The proposed bill to define the state’s Jewishness will have a massive impact on a range of issues before the High Court of Justice in the past, present and future.
The affects could be both direct and indirect.
One of the most obvious issues is the attempt to disqualify candidates, especially Israeli Arabs, from running for Knesset.
There have been repeated efforts to disqualify Israeli-Arab candidates, such as most recently MK Haneen Zoabi in the last election, from running for the Knesset on grounds of actions allegedly against the state and its Jewishness.
As Article 7a of the Basic Law: Elections reads, a candidate cannot reject either the state’s democratic character or its Jewishness. However, the two are so bound together that arguments to disqualify candidates solely based on their opposition to the state’s Jewishness have repeatedly been met with unanimous rejections by the High Court.
Could the new law, if it sufficiently tips national identity issues toward the state’s Jewishness, alter that result in the next election? In January 2013, Deputy Defense Minister Danny Danon led a campaign against Zoabi, calling the court’s version of Jewish and democratic a “weak, naïve democracy” and signaling that the law regarding Jewishness would be changed.
The High Court, in September 2013, also threw out the state’s policy of placing illegal migrants in closed detention centers for up to three years before establishing their refugee status.
The state’s re-calibrated migrant policy, placing the migrants indefinitely in open detention centers, is currently before the High Court, which could once more put the state’s policy to the test.
Following the majority opinion, Justice Edna Arbel said that detaining the African migrants instead of deciding whether they could be deported or needed to be granted asylum violated not just “their fundamental constitutional rights to human dignity,” but defined that violation as the “basis for Israel’s values as a Jewish and democratic state.”
What if the new law lifts the Jewish value above the democratic one in some instances and if the migrant issue is viewed more from a perspective of national identities and impacts on different groups nationally as opposed to individual freedoms? Could the new law alter what the High Court has to say about migrant policy? Besides those two issues, there are a range of others.
A range of legal controversies have addressed Israeli-Arabs’ right to commemorate the “Nakba,” or “the catastrophe,” as some refer to the day that the state was founded, based on allegations of the impact on Palestinians losing their lands.
Concrete land issues are also before the High Court, dealing with whether state land, specially defined as kibbutzim and land distributed by Keren Kayemeth LeIsrael- Jewish National Fund, can refuse to rent or sell to Israeli Arabs.

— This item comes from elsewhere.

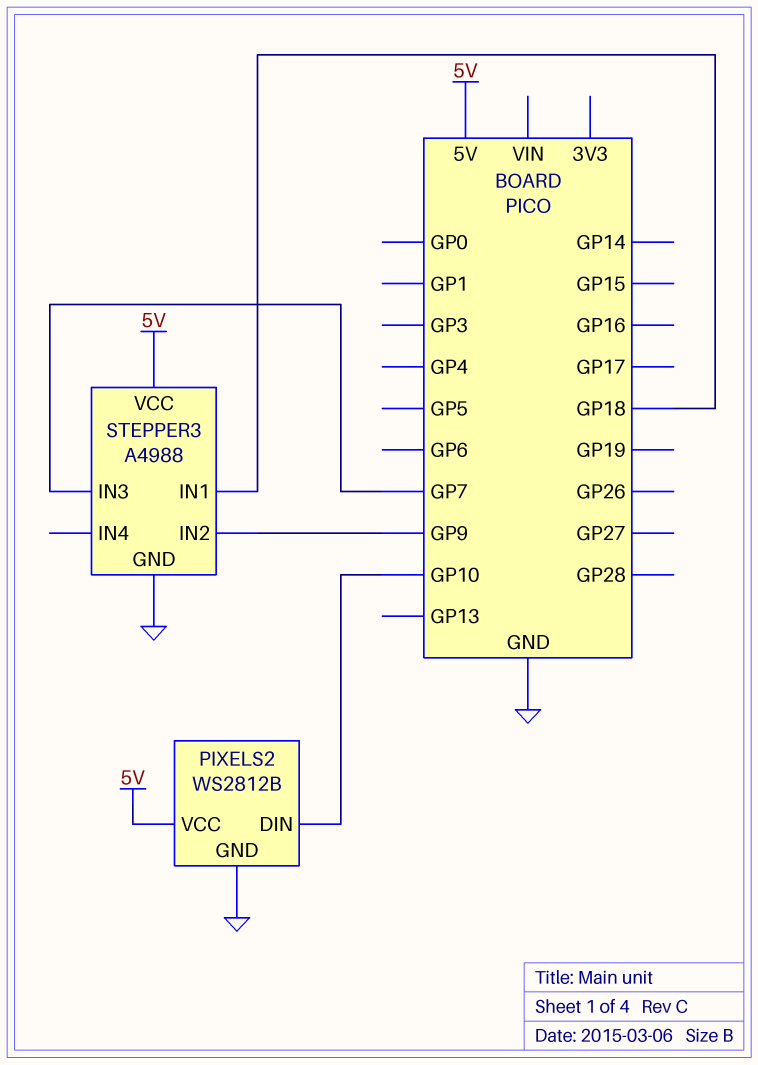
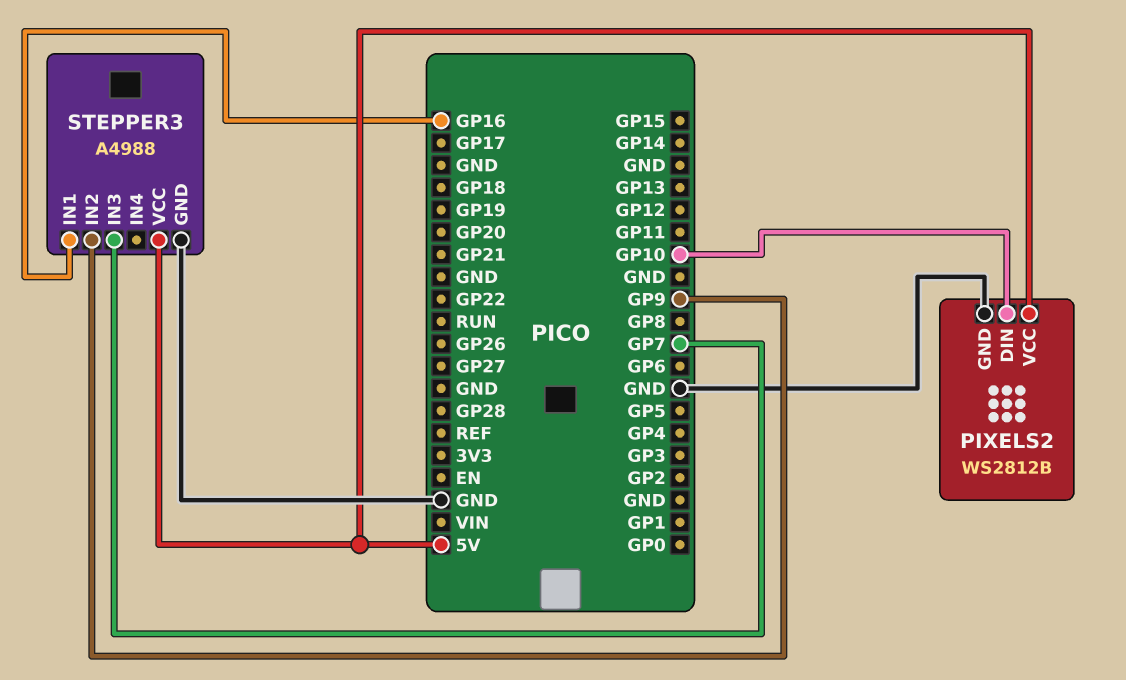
STEPPER3 pin IN1: GP18 -> GP16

Some land ownership controversies in the South involving Beduin are being fought out in the court system with arguments raised about the importance of Jewish settlement of the land.

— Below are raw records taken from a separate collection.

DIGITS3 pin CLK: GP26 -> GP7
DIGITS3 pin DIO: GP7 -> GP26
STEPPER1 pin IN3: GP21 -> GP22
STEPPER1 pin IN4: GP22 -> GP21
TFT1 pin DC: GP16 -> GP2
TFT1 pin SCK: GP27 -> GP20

The court also has a decision pending on the Anti-Boycott Law and other laws intended to slow down the impact of left-wing organizations on policy.
How will elevating the state’s Jewishness in the context of national identity issues affect these cases before the High Court and other courts? Exactly what the impact will be is unclear, because the final wording of the bill is in the process of being toned down in order to gain support from the Center-Left, including Justice Minister Tzipi Livni and Finance Minister Yair Lapid and their parties.
Additionally, if the new law does not require concrete actions, courts may choose to interpret it symbolically while continuing to base their rulings on other basic laws or the Declaration of Independence’s strong democratic provisions.
But there is no question that all observers are keenly watching the process, which could completely alter the course of a range of legal issues before the High Court – and in doing so, the course of the country itself.